The Waterford Wildcats have made the state final four each of the last four years. They won the D-IV title in 2016 and finished as runner-up in 2015 and 2017. Waterford beat Jackson Center in a state semifinal last year before losing to Berlin Hiland in the championship game.
“I know that they have a senior-dominated team and have been there before,” Minster coach Mike Wiss said. “… I’m sure they have a little chip on their shoulder that they want to take the next step as well. They’re a very athletic team, run the floor well and really get up in your face. It’s going to be a challenge.”
Minster (24-3) has faced a bunch of opponents which were state-ranked at one time or another this season, including Elyria Catholic, Tri-Village and Bellevue.
And that’s not including the state-ranked Midwest Athletic Conference opponents the Wildcats faced: New Bremen, Versailles and Fort Recovery.
“We pride ourselves on that our schedule prepares us for what we’re about to see,” Wiss said. “Obviously, playing in the MAC, you go through those battles… Very intense, high-pressure games, and we hope those games have prepared us for this.”
It was during a stretch of state-ranked opponents that Minster suffered its losses. The Wildcats lost to Elyria Catholic by three points in a game in the Classic in the Country on Jan. 14 and then lost consecutive games to Versailles (46-39) and Anna (45-40) on Jan. 25 and 27.
Senior guard Demaris Wolf, who scored 12 points in a regional final win over Fort Loramie last Saturday, said the rut was due to subpar defense and rebounding.
“That time span when we were losing, our rebounding wasn’t there, and I knew we had to fix it to go far in tournament,” Wolf said. “I’m really happy with what we’ve done.”
Minster has been working towards a state final four berth for the last three seasons. After losing in regional games each of the last two seasons, the Wildcats captured a regional title with a win over the Redskins last Saturday.

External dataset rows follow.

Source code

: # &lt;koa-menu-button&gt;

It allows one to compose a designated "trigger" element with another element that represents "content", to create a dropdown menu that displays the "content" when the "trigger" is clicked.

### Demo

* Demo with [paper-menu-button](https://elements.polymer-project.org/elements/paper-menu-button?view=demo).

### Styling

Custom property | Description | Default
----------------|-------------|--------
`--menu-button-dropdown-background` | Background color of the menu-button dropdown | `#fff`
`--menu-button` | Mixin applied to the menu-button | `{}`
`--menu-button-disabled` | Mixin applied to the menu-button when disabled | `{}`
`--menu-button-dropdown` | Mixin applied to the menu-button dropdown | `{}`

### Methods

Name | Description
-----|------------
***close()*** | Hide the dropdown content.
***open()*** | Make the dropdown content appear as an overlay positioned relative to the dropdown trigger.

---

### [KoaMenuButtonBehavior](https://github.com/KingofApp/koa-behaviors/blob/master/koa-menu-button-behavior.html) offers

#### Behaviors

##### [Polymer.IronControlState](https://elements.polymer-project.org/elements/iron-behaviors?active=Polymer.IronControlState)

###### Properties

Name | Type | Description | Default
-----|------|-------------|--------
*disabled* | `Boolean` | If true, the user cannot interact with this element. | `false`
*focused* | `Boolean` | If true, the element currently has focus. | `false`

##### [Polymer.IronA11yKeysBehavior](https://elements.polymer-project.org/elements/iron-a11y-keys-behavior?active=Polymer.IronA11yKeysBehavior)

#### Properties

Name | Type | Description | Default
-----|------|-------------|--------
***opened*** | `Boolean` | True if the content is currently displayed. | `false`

Minster has relied on balance between two experienced post players and a host of guards. Forwards Courtney Prenger (6-foot-2 junior) and Taylor Kogge (6-0 senior) lead the team in the post while Paige Thobe (6-0) contributes off the bench.
As much as the three help on offense, Wiss said their defensive presence is equally felt.

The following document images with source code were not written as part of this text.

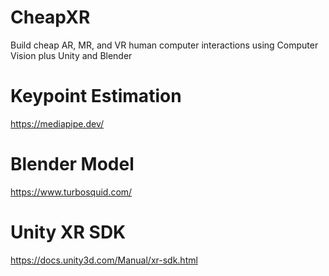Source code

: # CheapXR

Build cheap AR, MR, and VR human computer interactions using Computer Vision plus Unity and Blender

# Keypoint Estimation

https://mediapipe.dev/

# Blender Model

https://www.turbosquid.com/

# Unity XR SDK

https://docs.unity3d.com/Manual/xr-sdk.html

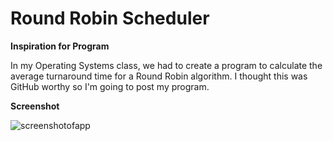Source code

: # Round Robin Scheduler
__Inspiration for Program__

In my Operating Systems class, we had to create a program to calculate the average turnaround time for a Round Robin algorithm. I thought this was GitHub worthy so I'm going to post my program.

__Screenshot__

![screenshotofapp](https://user-images.githubusercontent.com/18653175/46627805-a5b44880-cb09-11e8-8e52-fcd73264c95d.png)

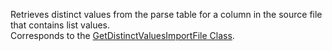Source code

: Retrieves distinct values from the parse table for a column in the source file that contains list values.  
Corresponds to the [GetDistinctValuesImportFile Class](https://msdn.microsoft.com/library/microsoft.crm.sdk.messages.getdistinctvaluesimportfilerequest.aspx).
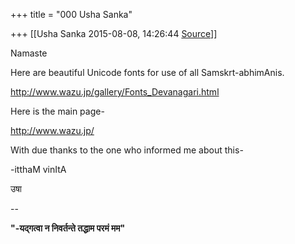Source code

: +++
title = "000 Usha Sanka"

+++
[[Usha Sanka	2015-08-08, 14:26:44 [Source](https://groups.google.com/g/samskrita/c/_ryt9khr41o)]]



Namaste

Here are beautiful Unicode fonts for use of all Samskrt-abhimAnis.

<http://www.wazu.jp/gallery/Fonts_Devanagari.html>  

Here is the main page-

<http://www.wazu.jp/>  

With due thanks to the one who informed me about this-

-itthaM vinItA

उषा

  

--  

****"-यद्गत्वा न निवर्तन्ते तद्धाम परमं मम"****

“As much as we try to pressure guards, it’s nice to have Taylor and Courtney back inside,” Wiss said. “Not that we jump a bunch and not that we try to leave our feet and swat stuff, but just having a 6-1 and 6-2 hand in the face, we’ve seen that alter a lot of shots. We’re happy to have those guys underneath.”
A host of guards have helped Minster move at a fast pace this season, including Wolf, senior Alli Fischer and juniors Danielle Barhorst and Jessica Falk. Freshman guard Ivy Wolf has started for Minster for most of the season, and freshman Janae Hoying has steadily seen more playing time as the season has worn on.
Waterford is led by senior forward Alli Kern, who was named the Div. IV player of the year by the Ohio Prep Sportswriter Association earlier this week. Kern, a 5-10 forward, averages 15 points and 7.8 rebounds per game. She’s started for the team since the 2015-16 season.
Megan Ball, a 5-11 senior guard/forward, averages 14.6 points, 6.3 rebounds and 4.4 assists. Junior guard Rachael Adams averages 10 points.
“They’re probably going to be a little bit longer than us in the open floor, but we’re going to do our darndest to do what we do,” Wiss said. “We’ll definitely have our work cut out for us. I like how we’ve matured as the season as has gone on, and (Ivy Wolf and Hoying) are a big part of it.”
Demaris Wolf said she thinks the mid-season rut helped the team learn how to play under pressure against tough competition. She thinks that could help them this weekend.
“We have a lot of heart and guts, and we take pride in our defense,” Wolf said. “As long as we do what we do, I think we’ll be good.”
Wiss is in his second season as the team’s head coach after taking over for longtime coach Nann Stechschulte, who returned to the program as an assistant coach this season.
“I’ve told many people it’s only 18 inches, the width of the seat, from the assistant coach’s chair to the head coach, but there’s a lot more to it than those 18 inches,” Wiss said. “Very fortunate to have Nann right next to me. It’s a big deal for me and for our girls to have Nann’s ability to help us prepare for this.”